STUDY TEXT:
Language must also be carefully crafted in data-collection efforts, as use of outdated or indelicate terminology might convey a lack of attentiveness to the very audiences an association seeks to engage. Debi Sutton, director of membership and marketing at the Entomological Society of America, suggests researching appropriate language and seeking expert feedback. For instance, a review of ESA’s new diversity survey led it to change its wording about physical or mental “difficulties” to “limitations,” she says.
How to Get the Data
Persistence is crucial in collecting members’ demographic information, says Sutton. ESA deployed a full membership survey related to diversity last summer, but it also asks members to provide or update their information when they join or renew, when they register for an event, or anytime they visit their online member profiles.
“We incorporate demographic collection in everything we do, or most everything we can,” she says. “It’s never just a one-time thing.”
The messaging that accompanies D+I data gathering—the answer to the question, “Why do you want to know this about me?”—is paramount. An association can provide “good of the order” or “good for the individual” reasons, or both, but they all must resonate with the member.

DATASET CONTENT:

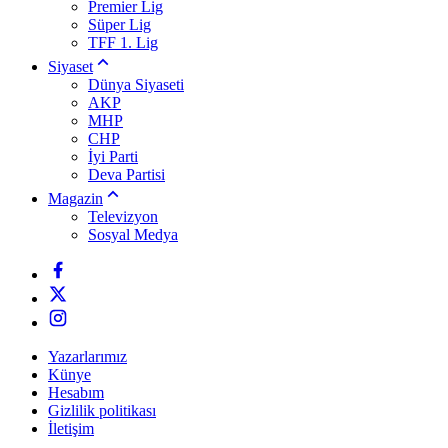
Premier Lig
Süper Lig
TFF 1. Lig
Siyaset
Dünya Siyaseti
AKP
MHP
CHP
İyi Parti
Deva Partisi
Magazin
Televizyon
Sosyal Medya
Yazarlarımız
Künye
Hesabım
Gizlilik politikası
İletişim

EXERCISES:
[a] According to the text on collecting diversity data, what word did ESA replace "difficulties" with in its new diversity survey?
[b] Print the part of the text on collecting diversity data that opens with the words containing "Language must also" and closes with "online member profiles.".

RESPONSES TO THE EXERCISE:
[a] ESA replaced "difficulties" with "limitations."

[b]
Language must also be carefully crafted in data-collection efforts, as use of outdated or indelicate terminology might convey a lack of attentiveness to the very audiences an association seeks to engage. Debi Sutton, director of membership and marketing at the Entomological Society of America, suggests researching appropriate language and seeking expert feedback. For instance, a review of ESA’s new diversity survey led it to change its wording about physical or mental “difficulties” to “limitations,” she says.
How to Get the Data
Persistence is crucial in collecting members’ demographic information, says Sutton. ESA deployed a full membership survey related to diversity last summer, but it also asks members to provide or update their information when they join or renew, when they register for an event, or anytime they visit their online member profiles.